-------- Records for the exercise --------
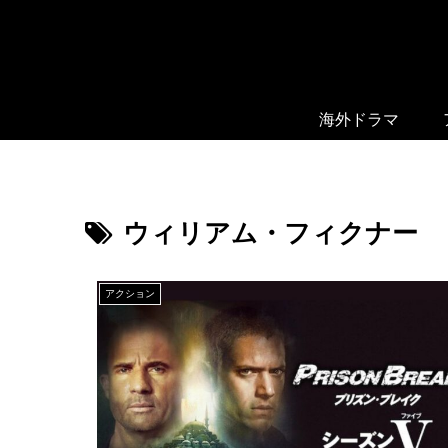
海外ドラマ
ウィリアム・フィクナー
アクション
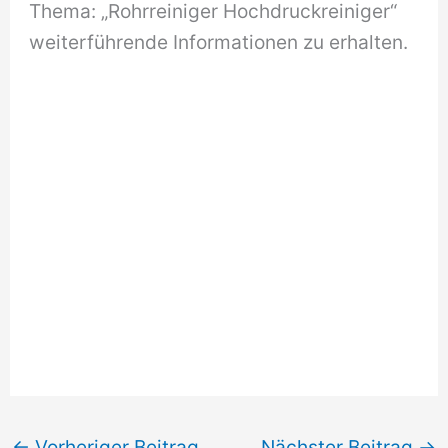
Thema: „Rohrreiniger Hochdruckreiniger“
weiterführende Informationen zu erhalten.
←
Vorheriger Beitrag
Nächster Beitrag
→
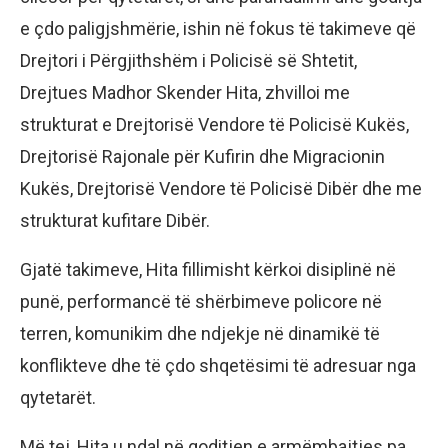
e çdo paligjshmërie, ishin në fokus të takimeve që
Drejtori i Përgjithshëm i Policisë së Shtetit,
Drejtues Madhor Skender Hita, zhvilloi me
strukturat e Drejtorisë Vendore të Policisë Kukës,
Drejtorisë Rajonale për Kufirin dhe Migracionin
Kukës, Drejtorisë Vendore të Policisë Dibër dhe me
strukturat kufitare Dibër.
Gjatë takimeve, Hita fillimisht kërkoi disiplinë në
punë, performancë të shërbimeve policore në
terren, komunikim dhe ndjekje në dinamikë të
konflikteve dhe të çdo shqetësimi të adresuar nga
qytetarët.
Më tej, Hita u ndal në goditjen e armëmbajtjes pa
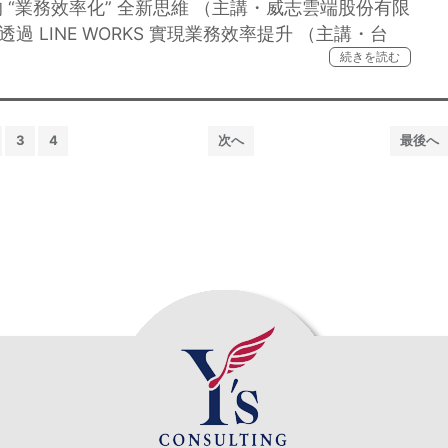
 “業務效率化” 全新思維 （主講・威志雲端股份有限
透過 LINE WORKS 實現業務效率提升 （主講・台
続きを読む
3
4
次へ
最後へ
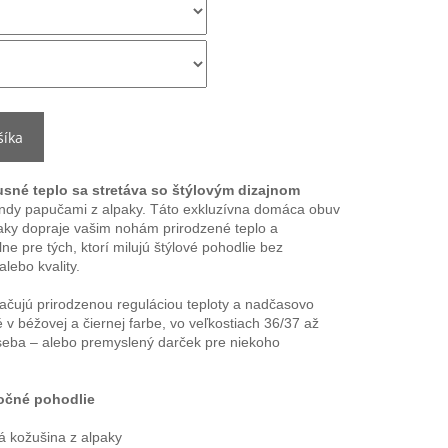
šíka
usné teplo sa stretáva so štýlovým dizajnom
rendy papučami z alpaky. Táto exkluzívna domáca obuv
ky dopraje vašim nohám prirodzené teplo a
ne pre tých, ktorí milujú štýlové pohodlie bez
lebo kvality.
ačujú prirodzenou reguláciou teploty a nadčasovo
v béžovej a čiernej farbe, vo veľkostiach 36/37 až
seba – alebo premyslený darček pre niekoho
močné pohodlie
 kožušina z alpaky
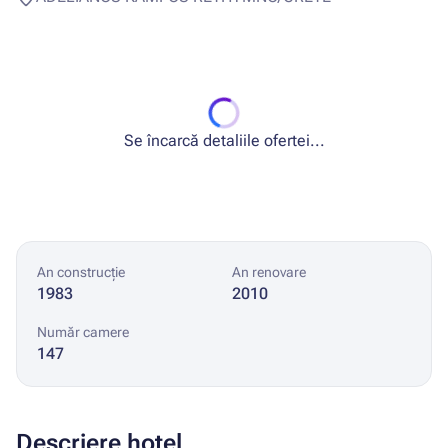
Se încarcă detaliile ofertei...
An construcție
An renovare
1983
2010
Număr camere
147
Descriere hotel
--------
-------- Records for the exercise --------
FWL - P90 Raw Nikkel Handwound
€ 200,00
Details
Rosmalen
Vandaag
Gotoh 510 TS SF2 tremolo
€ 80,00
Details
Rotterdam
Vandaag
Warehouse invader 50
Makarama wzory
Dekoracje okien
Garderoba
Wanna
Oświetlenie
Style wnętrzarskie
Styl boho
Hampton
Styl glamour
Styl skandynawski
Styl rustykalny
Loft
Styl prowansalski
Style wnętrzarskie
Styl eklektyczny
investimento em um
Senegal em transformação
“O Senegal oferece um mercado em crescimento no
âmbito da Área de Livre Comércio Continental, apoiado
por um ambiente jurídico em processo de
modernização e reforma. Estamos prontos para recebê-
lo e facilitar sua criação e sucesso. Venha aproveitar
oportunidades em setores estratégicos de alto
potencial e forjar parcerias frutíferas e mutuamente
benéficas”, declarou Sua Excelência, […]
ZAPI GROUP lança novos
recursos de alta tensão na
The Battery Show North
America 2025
--------
-------- Records for the exercise --------
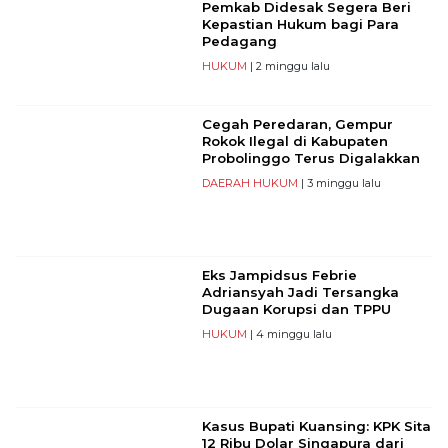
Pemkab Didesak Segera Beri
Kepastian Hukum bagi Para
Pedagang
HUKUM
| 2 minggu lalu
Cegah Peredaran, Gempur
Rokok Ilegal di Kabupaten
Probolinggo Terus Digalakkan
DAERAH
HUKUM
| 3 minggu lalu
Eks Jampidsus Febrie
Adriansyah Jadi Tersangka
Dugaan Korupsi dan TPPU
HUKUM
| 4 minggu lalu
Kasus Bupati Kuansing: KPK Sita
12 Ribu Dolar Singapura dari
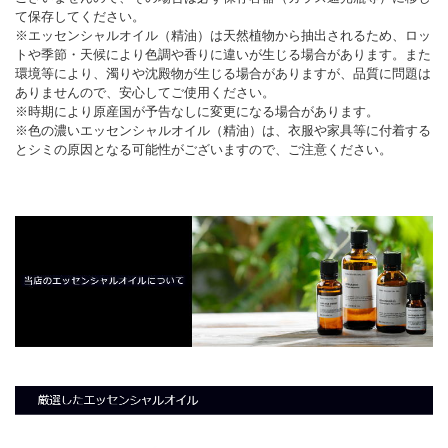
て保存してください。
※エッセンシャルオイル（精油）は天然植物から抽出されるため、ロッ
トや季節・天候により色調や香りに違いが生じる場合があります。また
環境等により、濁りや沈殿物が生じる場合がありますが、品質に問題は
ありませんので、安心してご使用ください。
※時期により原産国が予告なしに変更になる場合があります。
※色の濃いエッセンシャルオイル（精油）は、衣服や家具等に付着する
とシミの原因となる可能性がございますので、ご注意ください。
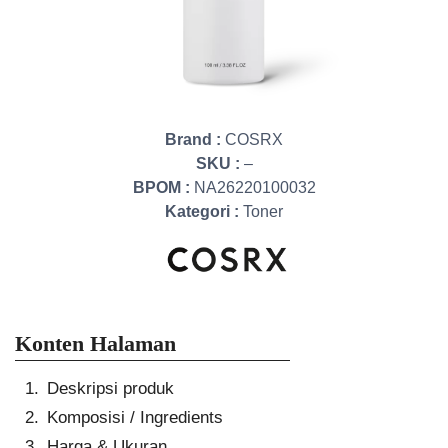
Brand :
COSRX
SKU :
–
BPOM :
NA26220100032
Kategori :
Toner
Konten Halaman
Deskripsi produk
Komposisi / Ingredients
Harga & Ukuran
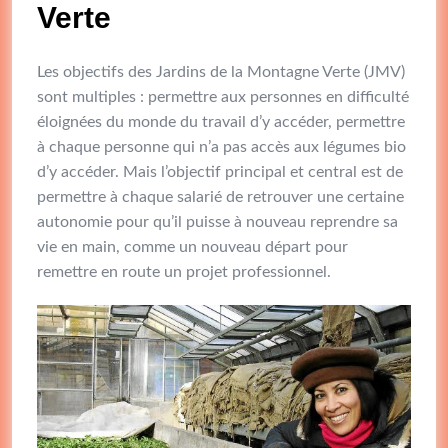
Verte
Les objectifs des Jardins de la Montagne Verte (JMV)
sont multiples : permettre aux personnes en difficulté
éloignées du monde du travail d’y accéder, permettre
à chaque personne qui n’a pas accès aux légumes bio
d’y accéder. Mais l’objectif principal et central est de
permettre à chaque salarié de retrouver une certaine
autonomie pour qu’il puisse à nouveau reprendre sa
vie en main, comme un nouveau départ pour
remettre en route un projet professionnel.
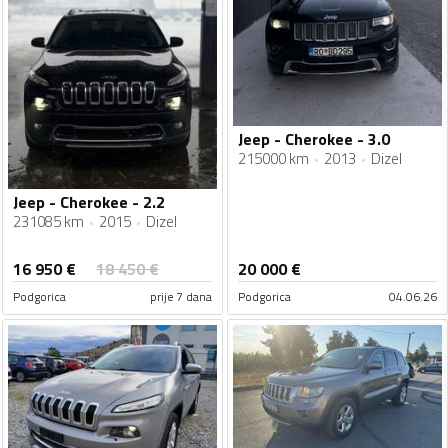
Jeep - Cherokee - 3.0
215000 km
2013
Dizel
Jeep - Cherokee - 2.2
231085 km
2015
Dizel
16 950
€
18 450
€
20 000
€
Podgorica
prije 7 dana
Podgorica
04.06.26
--------
How to complete this task:
Rewrite everything from the line that contains "e çdo paligjshmërie, ishin" down to the line that contains "terren, komunikim dhe ndjekje në dinamikë të" as a Markdown table with the columns Number and Line, skipping any blank lines.

Final answer:
| Number | Line |
|---|---|
| 1 | e çdo paligjshmërie, ishin në fokus të takimeve që |
| 2 | Drejtori i Përgjithshëm i Policisë së Shtetit, |
| 3 | Drejtues Madhor Skender Hita, zhvilloi me |
| 4 | strukturat e Drejtorisë Vendore të Policisë Kukës, |
| 5 | Drejtorisë Rajonale për Kufirin dhe Migracionin |
| 6 | Kukës, Drejtorisë Vendore të Policisë Dibër dhe me |
| 7 | strukturat kufitare Dibër. |
| 8 | Gjatë takimeve, Hita fillimisht kërkoi disiplinë në |
| 9 | punë, performancë të shërbimeve policore në |
| 10 | terren, komunikim dhe ndjekje në dinamikë të |